During his second term as mayor, Hardberger managed to pass new, more relaxed term limits. Mayors are now eligible for four two-year terms. Without that change Castro wouldn’t be on such sure political footing and ready to launch.

In 2009 Castro won his second attempt for mayor with 56 percent of the vote—making him the fifth Mexican-American mayor in San Antonio’s modern history. Running for re-election in 2011 Castro captured nearly 82 percent of the vote. And he’ll be eligible to run again in 2013 and in 2015.

“I’m going to be in San Antonio as long as the voters will have me,” Castro said. “If I do a great job then as my tenure comes to an end then I’ll look at what’s possible.”

If Castro decides to run for governor, he’ll need to make his move in 2014, or else wait until 2018.

But it’s clear that Castro isn’t playing it safe while mayor. Some of his initiatives have fallen flat like his attempt to push a personal slate of candidates on the troubled San Antonio Independent School District. Castro managed to get only one elected but made some political enemies in the process.

And on November 6th he could be taking the biggest political gamble of his career.

The stakes will be huge for Castro on Election Day. He will be watching three sets of returns that Tuesday night: the presidential race, his brother’s congressional bid, and one of his own initiatives. Called “Pre-K 4 SA,” voters will decide whether to approve a one-eighth of a cent sales tax increase that will pay for a city-wide pre-K program.

The proposal stems from Castro’s SA2020 plan that he launched when first elected mayor. Castro held public meetings folks to voice their vision for San Antonio. The result was a laundry list of what cynics would call slices of pie-in-the sky: creating high tech jobs, reinvigorating downtown, fast-tracking rapid transit, celebrating the arts, kick-starting the green economy and fixing the drop-out problem, just to name a few of the lofty goals.

Castro began looking for ways to achieve these expensive goals.
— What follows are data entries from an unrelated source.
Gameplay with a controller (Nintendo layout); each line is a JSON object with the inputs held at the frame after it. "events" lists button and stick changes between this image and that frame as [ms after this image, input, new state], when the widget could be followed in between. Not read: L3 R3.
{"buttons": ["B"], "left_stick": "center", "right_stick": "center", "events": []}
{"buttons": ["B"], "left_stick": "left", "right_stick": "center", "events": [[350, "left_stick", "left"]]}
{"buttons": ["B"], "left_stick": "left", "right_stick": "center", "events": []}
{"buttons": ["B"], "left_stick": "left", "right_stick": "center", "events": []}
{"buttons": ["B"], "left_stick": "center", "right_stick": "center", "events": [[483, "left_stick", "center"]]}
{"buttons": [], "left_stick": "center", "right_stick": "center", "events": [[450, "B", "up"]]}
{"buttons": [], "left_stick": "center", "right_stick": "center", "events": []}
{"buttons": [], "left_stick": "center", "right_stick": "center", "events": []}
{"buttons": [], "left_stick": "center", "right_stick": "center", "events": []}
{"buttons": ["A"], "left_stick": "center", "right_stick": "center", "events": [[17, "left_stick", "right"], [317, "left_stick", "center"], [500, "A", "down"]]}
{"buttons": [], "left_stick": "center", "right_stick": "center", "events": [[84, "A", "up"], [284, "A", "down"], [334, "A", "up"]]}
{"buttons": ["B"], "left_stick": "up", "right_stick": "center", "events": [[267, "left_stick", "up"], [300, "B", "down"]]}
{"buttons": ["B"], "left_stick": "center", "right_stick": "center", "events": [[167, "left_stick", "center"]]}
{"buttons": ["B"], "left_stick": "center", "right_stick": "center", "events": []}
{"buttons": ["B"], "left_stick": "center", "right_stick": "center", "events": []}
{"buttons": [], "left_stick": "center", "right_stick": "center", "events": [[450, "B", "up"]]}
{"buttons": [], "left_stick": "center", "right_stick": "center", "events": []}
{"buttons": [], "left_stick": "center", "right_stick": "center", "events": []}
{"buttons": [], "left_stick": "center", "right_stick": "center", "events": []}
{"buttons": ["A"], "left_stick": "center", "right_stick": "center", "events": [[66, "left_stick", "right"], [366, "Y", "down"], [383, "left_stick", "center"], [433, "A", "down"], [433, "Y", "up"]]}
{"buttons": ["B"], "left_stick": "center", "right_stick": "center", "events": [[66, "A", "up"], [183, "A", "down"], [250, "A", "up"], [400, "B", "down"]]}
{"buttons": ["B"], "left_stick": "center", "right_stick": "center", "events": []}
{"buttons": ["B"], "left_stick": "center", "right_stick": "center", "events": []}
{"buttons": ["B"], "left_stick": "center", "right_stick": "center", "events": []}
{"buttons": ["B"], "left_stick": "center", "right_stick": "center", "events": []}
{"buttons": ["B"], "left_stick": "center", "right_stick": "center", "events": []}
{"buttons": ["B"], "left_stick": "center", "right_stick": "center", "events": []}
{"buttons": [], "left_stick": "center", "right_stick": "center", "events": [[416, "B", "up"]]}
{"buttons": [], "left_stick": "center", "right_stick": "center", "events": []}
Last May, amid an anti-government mood, San Antonio voters overwhelmingly approved $600 million in bonds to pay for streets, drainage and parks improvements as well as infrastructure upgrades that would support a downtown streetcar system.

Soon after that victory Castro announced “Pre-K 4 SA.” The plan would generate roughly $30 million a year to help put nearly 5,000 four-year-olds through quality full-day pre-kindergarten classes.

Castro said that despite federal Head Start programs and half-day pre-K programs offered in some local schools, there are thousands of children across San Antonio that would benefit from new, city-backed education centers.

Under the proposal the city would contract with school districts and charter schools to provide the classes. The city would track outcomes to ensure the classes aren’t just a glorified daycare. The proponents want the students to be prepped and ready to read when they hit first grade. The logic is that if a student isn’t reading by 3rd grade they are essentially lost and will be forever struggling academically. Put another way, you can use third grade reading scores to figure out how many prison beds you’ll need in the future.

On August 9th Castro was able to secure a unanimous vote from the city council to put Pre-K 4 SA on the Nov. 6 ballot, even though three of the council members are more than slightly critical of the proposal.

Once again Archer is providing the strategic consulting for the Pre-K 4 SA campaign. He and Castro know that the passage of the tax increase will prove that the mayor is capable of doing big things, building a broad consensus with progressives and business leaders, while also finding innovative solutions for complex problems.

This would be a record of success that would come in handy during a future statewide campaign.